Action item
The lines of the records that include "using" should all be copied.

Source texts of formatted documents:
________

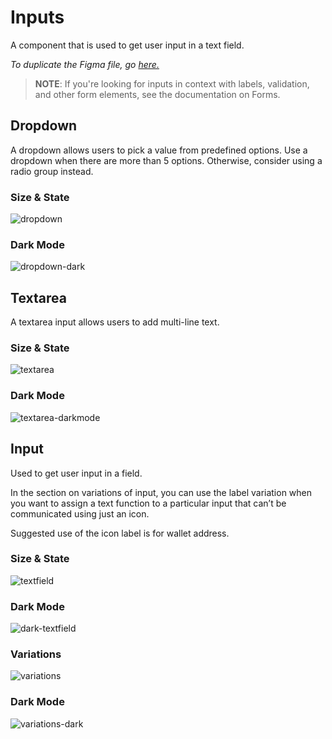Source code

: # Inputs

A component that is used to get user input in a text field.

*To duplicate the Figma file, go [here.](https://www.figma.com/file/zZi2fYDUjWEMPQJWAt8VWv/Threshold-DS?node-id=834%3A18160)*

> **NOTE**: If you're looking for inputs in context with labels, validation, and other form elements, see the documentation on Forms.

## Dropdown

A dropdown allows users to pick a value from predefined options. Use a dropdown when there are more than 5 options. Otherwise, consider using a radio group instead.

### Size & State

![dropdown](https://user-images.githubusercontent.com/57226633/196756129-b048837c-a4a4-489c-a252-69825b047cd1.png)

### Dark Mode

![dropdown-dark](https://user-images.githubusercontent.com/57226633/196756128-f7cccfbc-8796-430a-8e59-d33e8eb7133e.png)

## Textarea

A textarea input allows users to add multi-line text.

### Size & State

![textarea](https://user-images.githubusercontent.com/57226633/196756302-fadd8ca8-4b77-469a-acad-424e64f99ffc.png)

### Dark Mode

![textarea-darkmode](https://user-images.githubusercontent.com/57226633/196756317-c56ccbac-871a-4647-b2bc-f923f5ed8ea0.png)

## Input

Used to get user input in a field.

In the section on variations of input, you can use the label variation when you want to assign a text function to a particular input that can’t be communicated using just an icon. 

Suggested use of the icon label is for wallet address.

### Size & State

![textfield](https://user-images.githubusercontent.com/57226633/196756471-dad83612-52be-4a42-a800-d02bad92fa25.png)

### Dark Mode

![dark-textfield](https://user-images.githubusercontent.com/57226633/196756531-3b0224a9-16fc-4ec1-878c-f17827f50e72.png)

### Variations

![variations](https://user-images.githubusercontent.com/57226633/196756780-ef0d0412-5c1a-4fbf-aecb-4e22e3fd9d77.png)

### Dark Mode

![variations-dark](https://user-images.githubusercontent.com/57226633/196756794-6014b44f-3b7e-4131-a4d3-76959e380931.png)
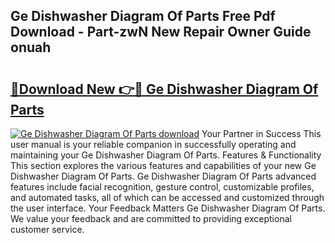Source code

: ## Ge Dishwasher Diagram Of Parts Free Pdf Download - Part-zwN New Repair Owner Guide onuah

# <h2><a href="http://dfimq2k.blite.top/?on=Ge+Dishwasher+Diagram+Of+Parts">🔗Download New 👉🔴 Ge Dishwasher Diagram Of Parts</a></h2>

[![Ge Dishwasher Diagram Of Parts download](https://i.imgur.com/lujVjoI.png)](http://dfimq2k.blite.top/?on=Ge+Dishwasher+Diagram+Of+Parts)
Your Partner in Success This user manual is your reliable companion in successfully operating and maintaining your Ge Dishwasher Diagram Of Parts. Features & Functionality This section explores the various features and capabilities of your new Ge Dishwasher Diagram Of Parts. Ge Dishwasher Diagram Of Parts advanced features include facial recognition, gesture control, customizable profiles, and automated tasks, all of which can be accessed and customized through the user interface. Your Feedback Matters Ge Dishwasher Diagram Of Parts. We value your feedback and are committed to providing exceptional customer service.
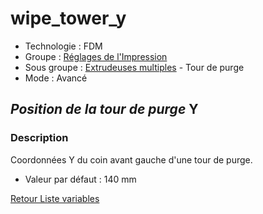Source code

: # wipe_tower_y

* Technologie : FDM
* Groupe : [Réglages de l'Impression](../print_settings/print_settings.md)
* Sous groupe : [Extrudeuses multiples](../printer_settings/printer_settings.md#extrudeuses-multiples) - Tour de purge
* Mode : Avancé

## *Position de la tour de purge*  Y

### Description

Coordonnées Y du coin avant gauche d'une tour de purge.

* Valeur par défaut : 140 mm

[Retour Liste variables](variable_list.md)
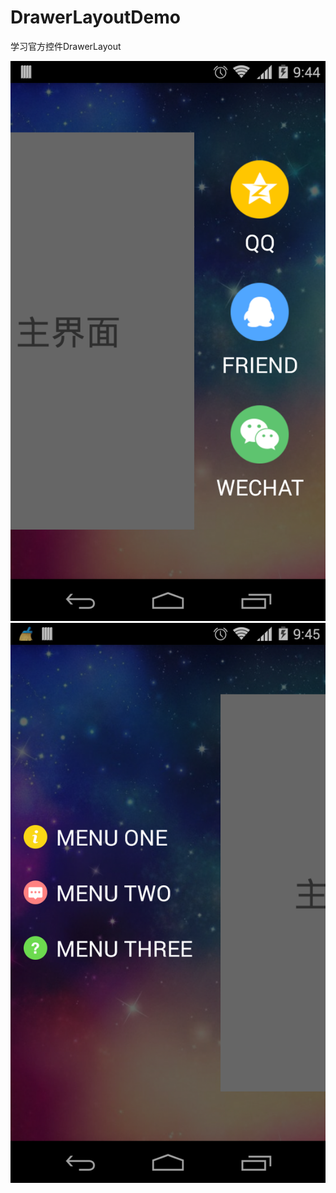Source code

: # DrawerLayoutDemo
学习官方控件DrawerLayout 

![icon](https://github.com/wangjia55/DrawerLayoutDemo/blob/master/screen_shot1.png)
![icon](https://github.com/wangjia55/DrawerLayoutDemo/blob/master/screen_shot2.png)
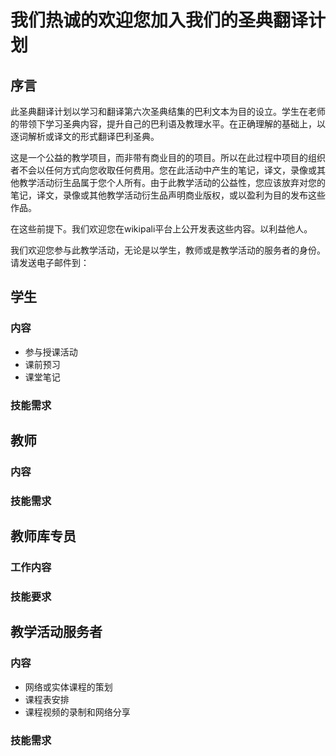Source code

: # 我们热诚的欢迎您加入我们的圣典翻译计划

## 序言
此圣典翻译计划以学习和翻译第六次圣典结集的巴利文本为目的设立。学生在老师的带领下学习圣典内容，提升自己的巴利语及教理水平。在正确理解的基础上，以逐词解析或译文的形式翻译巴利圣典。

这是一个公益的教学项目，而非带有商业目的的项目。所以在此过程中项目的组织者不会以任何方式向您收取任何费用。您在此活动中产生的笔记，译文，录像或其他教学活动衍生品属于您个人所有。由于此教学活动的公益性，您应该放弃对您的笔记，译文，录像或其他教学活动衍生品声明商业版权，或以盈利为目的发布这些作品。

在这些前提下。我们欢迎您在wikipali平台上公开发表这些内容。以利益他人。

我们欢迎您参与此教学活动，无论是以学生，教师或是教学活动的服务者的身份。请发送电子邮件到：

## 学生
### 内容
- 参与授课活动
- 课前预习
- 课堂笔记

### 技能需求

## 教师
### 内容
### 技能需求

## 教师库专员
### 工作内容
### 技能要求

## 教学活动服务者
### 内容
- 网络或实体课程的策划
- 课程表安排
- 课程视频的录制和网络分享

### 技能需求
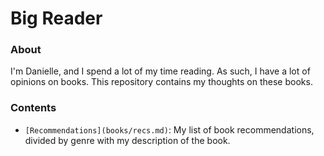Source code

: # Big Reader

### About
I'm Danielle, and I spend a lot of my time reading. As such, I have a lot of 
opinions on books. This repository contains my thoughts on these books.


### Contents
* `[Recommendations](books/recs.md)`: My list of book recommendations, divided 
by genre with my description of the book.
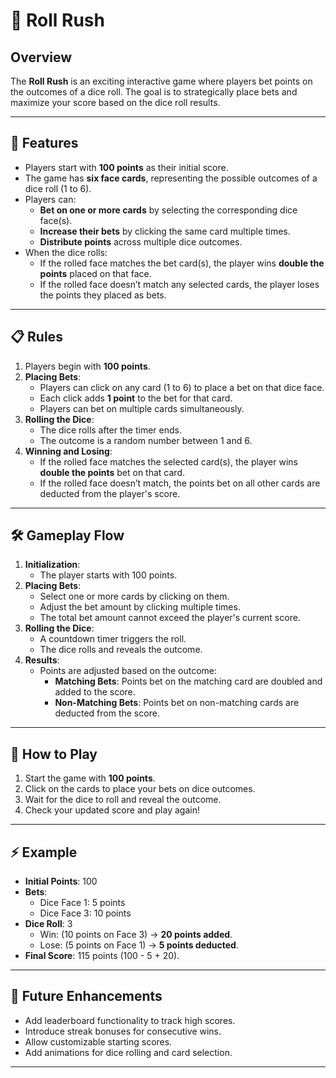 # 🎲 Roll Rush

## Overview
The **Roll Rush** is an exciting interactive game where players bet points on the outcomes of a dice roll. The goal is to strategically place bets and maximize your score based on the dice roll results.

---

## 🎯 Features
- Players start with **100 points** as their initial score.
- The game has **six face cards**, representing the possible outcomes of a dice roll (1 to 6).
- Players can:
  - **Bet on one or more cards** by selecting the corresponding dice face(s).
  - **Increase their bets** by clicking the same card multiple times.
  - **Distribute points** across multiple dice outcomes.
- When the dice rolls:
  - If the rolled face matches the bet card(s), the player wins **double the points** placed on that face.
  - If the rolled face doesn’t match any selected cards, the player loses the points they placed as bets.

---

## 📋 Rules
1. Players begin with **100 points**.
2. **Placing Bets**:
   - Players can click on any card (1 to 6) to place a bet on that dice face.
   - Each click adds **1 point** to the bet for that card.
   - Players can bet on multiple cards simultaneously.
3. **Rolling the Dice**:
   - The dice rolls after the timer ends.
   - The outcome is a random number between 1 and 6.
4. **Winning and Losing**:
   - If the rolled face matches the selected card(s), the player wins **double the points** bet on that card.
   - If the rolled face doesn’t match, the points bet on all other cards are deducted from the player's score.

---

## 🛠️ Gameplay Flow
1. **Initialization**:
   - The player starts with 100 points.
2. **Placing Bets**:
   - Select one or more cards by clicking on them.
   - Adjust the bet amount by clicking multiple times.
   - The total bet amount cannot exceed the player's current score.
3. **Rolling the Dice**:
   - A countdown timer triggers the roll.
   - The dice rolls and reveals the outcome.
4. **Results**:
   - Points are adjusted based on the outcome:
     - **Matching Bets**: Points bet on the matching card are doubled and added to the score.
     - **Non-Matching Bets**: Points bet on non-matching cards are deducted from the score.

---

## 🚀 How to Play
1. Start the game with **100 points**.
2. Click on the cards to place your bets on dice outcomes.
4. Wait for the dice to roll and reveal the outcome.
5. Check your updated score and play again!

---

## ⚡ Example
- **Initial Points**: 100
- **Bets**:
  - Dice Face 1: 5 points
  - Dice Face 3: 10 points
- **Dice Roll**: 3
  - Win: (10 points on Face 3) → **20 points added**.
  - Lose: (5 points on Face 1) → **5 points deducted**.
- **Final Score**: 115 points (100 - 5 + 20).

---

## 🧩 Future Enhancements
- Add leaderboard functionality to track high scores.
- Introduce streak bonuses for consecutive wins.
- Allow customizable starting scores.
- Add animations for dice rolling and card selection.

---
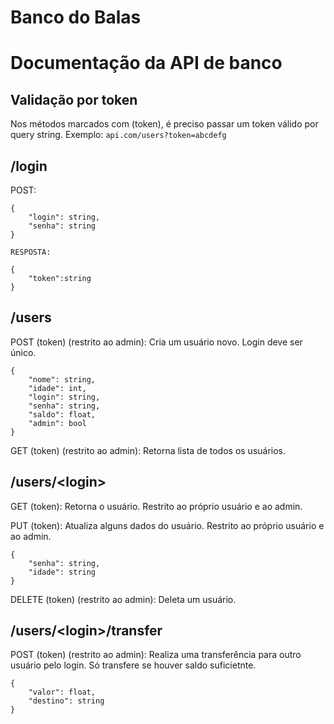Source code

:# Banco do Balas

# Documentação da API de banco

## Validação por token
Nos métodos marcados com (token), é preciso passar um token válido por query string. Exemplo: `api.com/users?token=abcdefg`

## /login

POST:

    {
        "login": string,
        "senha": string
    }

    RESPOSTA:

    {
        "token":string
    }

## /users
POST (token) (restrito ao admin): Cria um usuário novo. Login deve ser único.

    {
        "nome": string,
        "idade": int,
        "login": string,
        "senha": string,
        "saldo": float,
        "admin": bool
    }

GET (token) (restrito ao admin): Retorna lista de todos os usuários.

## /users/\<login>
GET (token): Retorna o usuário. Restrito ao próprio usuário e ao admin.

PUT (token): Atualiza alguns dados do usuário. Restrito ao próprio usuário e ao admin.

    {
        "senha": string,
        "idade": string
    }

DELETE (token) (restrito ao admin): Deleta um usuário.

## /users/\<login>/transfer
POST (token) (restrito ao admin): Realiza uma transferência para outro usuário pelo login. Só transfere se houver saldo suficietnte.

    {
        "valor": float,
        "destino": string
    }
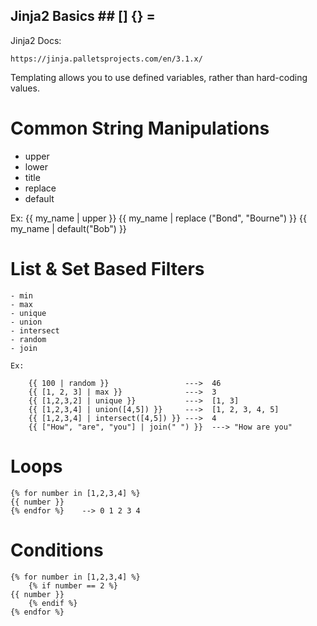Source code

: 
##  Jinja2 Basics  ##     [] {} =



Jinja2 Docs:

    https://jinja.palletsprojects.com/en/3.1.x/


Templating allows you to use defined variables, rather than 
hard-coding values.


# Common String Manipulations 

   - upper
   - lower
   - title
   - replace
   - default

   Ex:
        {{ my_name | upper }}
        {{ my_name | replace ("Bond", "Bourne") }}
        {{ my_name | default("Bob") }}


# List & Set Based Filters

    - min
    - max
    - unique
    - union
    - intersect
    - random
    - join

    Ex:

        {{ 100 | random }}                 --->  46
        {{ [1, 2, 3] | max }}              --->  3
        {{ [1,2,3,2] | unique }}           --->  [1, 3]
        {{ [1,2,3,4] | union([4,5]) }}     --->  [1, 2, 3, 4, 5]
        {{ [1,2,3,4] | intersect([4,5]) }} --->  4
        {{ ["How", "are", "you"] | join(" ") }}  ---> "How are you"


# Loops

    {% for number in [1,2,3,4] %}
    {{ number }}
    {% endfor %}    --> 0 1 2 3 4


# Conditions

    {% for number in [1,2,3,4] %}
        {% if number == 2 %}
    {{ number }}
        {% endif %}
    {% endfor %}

________

Exercise output
A dropdown allows users to pick a value from predefined options. Use a dropdown when there are more than 5 options. Otherwise, consider using a radio group instead.
In the section on variations of input, you can use the label variation when you want to assign a text function to a particular input that can’t be communicated using just an icon. 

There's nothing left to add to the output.